EXERCISE REQUIREMENTS>
1/ From the mailing-list message about the BIND "too many records" limit, print the passage starting at "If that's so, there" and ending at "be deeply appreciative.".
2/ In the mailing-list message about the BIND "too many records" limit, why does the writer say there should be a way to turn the limit off for the local horizon in a split horizon setup? Answer in one to three sentences.
3/ Pick up the mailing-list message about the BIND "too many records" limit after its last line and keep writing it.

Question about "too many records"
Tim Daneliuk
thronobulax at gmail.com
Thu Aug 1 22:52:25 UTC 2024
On 8/1/24 17:14, John Thurston wrote:
> After reading the CVE description, it isn't clear to me how the degraded performance is manifest.
>
> If 300 A-records exist for the name 'foo', do we expect:
>
> 1. queries for A-records for 'foo' will be slower than expected
> 2. all queries for 'foo' will be slower than expected
> 3. every query to the server will be slower than expected
> 4. something else
>
I also have a basic confusion about this general topic.
I got bit by this when I updated to .28 because I had some fairly
large round robin pools within our non-routable network.
In my (admittedly brief) research, I was under the impression that
the limitation was total number of records per type to reduce
the risk of cache poisoning, not for performance reasons.
If that's so, there needs to be a way to disable it by policy/option
for the local horizon in a split horizon implementation where one
might need a lot of records and the risk of cache poisoning is
essentially zero.
If someone would please help deconfuse me, I would be deeply appreciative.
>
> --
> Do things because you should, not just because you can.
>
> John Thurston 907-465-8591
> John.Thurston at alaska.gov
> Department of Administration
> State of Alaska
>
> On 8/1/2024 2:03 PM, James Stegemeyer wrote:
>> J,
>>
>> This issue has been covered by earlier threads, and is mentioned on the
>> BIND 9.18.28 release notes.
>> Starting with BIND 9.18.28 changes were made to mitigate performance
>> impact CVE-2024-1737 BIND database will be slow if if a very large
>> number of RRs exist at the same name.

ENTRIES PROVIDED>

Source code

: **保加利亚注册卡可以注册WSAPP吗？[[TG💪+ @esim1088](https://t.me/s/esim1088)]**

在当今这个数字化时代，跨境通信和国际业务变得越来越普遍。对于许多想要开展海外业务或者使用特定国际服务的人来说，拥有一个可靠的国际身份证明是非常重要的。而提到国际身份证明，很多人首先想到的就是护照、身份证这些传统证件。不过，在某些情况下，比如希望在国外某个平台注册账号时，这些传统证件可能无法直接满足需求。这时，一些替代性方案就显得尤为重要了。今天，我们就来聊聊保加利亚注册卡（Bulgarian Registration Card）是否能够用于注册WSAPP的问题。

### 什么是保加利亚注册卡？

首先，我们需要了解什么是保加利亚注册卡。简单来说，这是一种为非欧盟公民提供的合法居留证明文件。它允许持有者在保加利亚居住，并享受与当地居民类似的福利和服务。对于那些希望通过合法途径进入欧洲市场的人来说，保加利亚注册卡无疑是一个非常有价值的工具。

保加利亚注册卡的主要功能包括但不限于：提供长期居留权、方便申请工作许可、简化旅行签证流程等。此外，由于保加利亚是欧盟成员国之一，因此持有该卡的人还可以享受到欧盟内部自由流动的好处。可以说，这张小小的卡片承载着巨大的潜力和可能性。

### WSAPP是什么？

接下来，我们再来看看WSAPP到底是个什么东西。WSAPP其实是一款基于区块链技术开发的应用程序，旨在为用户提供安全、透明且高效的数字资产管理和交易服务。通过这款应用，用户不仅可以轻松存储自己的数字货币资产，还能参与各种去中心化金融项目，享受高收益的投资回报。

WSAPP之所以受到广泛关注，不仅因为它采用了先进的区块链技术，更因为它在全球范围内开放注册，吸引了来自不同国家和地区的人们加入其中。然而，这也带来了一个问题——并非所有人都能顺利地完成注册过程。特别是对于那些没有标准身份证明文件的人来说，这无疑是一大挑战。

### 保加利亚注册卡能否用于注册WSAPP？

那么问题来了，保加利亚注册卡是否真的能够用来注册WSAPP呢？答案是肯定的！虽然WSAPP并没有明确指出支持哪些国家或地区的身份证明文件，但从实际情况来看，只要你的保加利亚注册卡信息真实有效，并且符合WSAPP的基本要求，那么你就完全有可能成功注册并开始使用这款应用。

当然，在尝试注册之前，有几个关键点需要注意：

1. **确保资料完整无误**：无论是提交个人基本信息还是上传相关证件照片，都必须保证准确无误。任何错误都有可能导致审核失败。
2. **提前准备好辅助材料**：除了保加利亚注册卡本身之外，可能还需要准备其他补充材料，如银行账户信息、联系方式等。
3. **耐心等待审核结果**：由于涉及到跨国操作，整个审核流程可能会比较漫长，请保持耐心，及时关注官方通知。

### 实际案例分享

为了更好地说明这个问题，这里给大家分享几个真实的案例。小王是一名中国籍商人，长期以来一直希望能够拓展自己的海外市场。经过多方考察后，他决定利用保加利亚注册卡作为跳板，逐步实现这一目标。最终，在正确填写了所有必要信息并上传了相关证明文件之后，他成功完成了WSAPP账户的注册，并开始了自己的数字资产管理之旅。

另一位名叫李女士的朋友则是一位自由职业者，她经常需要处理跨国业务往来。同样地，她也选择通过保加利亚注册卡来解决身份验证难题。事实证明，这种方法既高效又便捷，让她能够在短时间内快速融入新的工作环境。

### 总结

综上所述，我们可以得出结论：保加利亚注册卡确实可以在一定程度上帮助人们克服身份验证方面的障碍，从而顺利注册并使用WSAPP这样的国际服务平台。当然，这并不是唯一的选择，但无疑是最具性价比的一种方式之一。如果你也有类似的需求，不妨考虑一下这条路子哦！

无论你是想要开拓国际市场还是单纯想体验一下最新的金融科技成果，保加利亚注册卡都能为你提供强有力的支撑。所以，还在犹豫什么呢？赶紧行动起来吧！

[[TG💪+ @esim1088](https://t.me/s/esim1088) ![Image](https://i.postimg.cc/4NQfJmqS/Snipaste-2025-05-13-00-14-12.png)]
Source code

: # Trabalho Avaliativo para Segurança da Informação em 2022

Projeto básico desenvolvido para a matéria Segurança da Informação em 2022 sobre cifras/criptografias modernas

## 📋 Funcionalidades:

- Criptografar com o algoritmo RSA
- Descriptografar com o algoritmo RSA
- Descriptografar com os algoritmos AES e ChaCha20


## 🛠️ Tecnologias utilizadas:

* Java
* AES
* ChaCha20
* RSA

RESPONSES IN ORDER>
1/
If that's so, there needs to be a way to disable it by policy/option
for the local horizon in a split horizon implementation where one
might need a lot of records and the risk of cache poisoning is
essentially zero.
If someone would please help deconfuse me, I would be deeply appreciative.

2/ The writer understood the limit on records per type to exist to reduce the risk of cache poisoning, not to help performance. A local horizon in a split horizon setup may need many records, and there the risk of cache poisoning is essentially zero.

3/
>>
>> If you find yourself in this situation, you can increase the
>> "max-records-per-type" parameter which was introduced in bind 9.18.28.
>> I find that it is common for large Active Directory zone to have a large
>> quantity of RR with the same name which concentrates at the domain APEX
>> and for the LDAP SRV records. Increasing this parameter dilutes the
>> protection you will receive against CVE-2024-1737 the default value of
>> 100 was chosen based on a performance knee which occurs at around 100
>> records.
>>
>> You can use the following command, if you have access to a Linux based
>> system to create a histogram of number of RRs for the same name.
>>
>> dig -t axfr $zone @$server | awk '{print $1,$4}' | sort | uniq -c | sort -n
>>
>>
>> Thanks,
>> --James Stegemeyer
>>
>> On 8/1/24 17:09, J Doe wrote:
>>> Hi,
>>>
>>> I run my own validating recursive resolver with BIND 9.18.28.
>>>
>>> In the resolver logs I noticed:
>>>
>>>
>>> 01-Aug-2024 10:30:22.294 query-errors: info: client @0xec879280280
>>> 127.0.0.1#14435 (bf10x.hubspotemail.net): query failed (too many
>>> records) for bf10x.hubspotemail.net/IN/A at query.c:7842
>>>
>>>
>>> The client in this case was my mail server software. What does "query
>>> failed (too many records) ..." mean ?
>>>
>>> Is this BIND saying that the client (the mail server software),
>>> requested too many records or that the result of the query yielded too
>>> many records or something else ?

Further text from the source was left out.